6 thoughts on “You Don’t Know What You’ve Got Till It’s Gone

  1. I know words are clumsy ways to describe emotions and your comment “It’s hard to describe, this restless, inwardly agitated sensation” if a very brief description but it does remind me of my experience of either euphoric hypomania or agitated depression depending which is the bigger factor depression or agitation.

    You’re not giving up on yourself by claiming disability you are looking after yourself. Continuing to force yourself to try and work when you are not able is just hurting yourself repeatedly.
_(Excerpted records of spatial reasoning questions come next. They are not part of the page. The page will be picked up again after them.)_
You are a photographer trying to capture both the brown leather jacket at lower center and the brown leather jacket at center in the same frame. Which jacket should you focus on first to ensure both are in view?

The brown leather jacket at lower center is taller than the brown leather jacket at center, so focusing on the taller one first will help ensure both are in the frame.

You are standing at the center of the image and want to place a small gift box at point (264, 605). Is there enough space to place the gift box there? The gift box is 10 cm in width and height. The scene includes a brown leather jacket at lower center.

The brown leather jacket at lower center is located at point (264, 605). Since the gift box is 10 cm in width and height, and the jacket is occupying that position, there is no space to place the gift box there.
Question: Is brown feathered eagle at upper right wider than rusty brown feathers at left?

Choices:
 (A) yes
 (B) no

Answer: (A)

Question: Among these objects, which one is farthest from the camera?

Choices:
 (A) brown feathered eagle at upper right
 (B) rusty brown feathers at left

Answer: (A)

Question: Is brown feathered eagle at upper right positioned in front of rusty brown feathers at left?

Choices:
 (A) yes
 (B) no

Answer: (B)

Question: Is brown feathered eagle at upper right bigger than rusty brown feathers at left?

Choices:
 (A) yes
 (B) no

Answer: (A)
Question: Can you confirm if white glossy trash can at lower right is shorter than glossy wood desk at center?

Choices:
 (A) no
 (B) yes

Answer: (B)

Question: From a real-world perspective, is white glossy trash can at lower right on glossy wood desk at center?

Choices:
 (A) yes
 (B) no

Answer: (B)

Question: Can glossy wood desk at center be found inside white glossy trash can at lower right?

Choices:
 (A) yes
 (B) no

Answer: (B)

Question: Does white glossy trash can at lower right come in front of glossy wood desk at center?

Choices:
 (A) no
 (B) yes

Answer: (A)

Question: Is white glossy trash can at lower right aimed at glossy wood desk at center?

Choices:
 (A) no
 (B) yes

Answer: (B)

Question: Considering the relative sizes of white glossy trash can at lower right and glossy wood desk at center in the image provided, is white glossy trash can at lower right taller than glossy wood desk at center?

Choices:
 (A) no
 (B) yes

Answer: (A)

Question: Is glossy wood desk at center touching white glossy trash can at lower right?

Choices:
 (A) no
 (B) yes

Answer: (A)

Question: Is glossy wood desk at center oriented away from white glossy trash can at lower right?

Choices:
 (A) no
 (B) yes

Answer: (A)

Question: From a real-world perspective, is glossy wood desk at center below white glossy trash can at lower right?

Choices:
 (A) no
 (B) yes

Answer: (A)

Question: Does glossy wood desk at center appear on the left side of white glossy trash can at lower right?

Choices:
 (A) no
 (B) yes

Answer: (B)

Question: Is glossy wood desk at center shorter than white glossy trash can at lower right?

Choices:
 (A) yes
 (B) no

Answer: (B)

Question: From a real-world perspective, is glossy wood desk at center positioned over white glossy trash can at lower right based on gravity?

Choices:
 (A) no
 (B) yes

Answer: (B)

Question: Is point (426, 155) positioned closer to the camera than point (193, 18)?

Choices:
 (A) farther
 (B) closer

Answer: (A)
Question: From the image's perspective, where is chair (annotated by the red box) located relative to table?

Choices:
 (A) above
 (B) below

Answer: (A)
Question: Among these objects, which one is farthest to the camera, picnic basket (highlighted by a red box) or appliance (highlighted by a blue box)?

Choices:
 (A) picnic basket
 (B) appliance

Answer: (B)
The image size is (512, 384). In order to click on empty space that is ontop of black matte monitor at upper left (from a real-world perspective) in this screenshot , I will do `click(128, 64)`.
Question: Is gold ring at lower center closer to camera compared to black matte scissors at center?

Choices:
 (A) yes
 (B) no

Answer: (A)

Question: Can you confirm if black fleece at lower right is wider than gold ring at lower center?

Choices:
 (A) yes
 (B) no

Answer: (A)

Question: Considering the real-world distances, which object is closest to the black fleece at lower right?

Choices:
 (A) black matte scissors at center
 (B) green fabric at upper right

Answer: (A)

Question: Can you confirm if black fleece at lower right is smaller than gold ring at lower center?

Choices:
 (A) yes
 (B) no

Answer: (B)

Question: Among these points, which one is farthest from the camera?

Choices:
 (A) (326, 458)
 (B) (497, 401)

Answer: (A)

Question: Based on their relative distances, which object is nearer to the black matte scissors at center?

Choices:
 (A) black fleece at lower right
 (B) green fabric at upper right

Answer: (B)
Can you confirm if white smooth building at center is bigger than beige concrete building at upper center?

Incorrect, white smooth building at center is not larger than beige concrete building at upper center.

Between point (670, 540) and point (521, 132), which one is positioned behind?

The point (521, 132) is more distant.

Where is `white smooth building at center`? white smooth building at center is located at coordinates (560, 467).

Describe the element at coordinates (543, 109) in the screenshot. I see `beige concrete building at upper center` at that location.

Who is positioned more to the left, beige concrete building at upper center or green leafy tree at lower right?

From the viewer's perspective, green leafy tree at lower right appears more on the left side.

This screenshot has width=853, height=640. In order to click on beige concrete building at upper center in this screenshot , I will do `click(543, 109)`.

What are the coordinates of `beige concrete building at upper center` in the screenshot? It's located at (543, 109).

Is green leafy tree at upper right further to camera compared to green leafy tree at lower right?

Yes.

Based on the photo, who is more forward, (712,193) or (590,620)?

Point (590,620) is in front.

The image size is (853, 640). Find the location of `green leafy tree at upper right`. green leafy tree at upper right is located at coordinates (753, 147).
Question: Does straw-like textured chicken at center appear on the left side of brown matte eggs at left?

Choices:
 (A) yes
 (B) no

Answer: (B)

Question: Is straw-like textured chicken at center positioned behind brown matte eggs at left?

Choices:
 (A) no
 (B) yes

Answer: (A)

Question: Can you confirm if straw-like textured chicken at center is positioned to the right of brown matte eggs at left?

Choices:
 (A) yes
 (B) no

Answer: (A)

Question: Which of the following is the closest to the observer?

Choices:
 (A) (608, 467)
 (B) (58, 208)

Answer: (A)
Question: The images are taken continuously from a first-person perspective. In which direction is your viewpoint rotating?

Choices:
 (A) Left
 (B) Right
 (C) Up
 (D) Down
    Realising the limits imposed by our illnesses is hard and you need to give yourself time to grief all that you have lost, because it is a loss, a whopping big one. So be nice to yourself during this time and once you have had time to grieve you will be able to get on with your life, it wont be the same life you used to have or perhaps were hoping for, but it can still be a very good life.

    Liked by 2 people

    1. Thank you so much for your comments. They were exactly what I needed to hear, as I do feel pretty banged-up and adrift in a world I don’t recognize. I’ll try to give myself that time to mourn my losses so I can gather the strength to fight the next battle. Bless you. ❤

      Liked by 1 person

  2. Apply for disability. Take care of yourself. Mourn your losses. Take your time finding your new path. Being on disability does not mean that we (you, I, and others like us) are no longer productive. You can volunteer. You can continue to write. You are of value, whether or not you earn money.

    Liked by 1 person

  3. Hi, bpnurse. I’m not a very good writer so, I hope I am understood without offending or confusing anyone. I am the same disabled nurse from another web site. I know exactly how you feel. It took me 5 years to finally realize I can no longer do the work I have dedicated my life to for the same amount of years you have. I took pride in my skills set and the “power” to work circles around my colleagues. I even thought that was a gift. I crashed and burned in my mid40’s I was devastated, not so surprised deep down but,

    Liked by 1 person

  4. (continue) I began burning bridges in the workplace which, was not something I ever did. That’s when I sought treatment but, while adjusting medications, my exacerbating disorder had other plans. I had already done all I could to readjust my career by leaving the bedside to case management, insurance, and so on. Placed in a cubicle didn’t go well as you can imagine. Burning more bridges, I removed myself from nursing all together and got a BS in Business Executive Management with honors. Amazing. There was no work to be found so, I became homebound. Physical illnesses began to step in and a back problem became more difficult to manage. There was no alternative but, file for disability. After two denials, I sought a lawyer and an award followed shortly thereafter.
    The shame was unbearable. It took a few years of therapy to work through my low self esteem and shame. My therapist informed me that we Americans are the only culture who defines ourselves by our level of education and monetary social status. Apparently, Europeans don’t define themselves by social status. This remains a difficult concept to capture. It is a work in progress to settle into my abrupt retirement. Finding this web site is a start for me.

    Liked by 1 person

  5. I’m very pleased that you have found my blog to be of some use to you. 🙂

    You really have been through a lot. I hope you are taking good care of yourself now that you’re receiving disability. I feel like I’m taking a shot in the dark with filing for SSDI myself, because *I* don’t see myself as being sick enough to qualify. However, my pdoc is ex-military and he’s all about standing on your own two feet, and if HE thinks I stand a chance of getting disability, I have to take it seriously.

    I dunno. Guess we’ll see what happens next. In the meantime, thanks for reading my blog!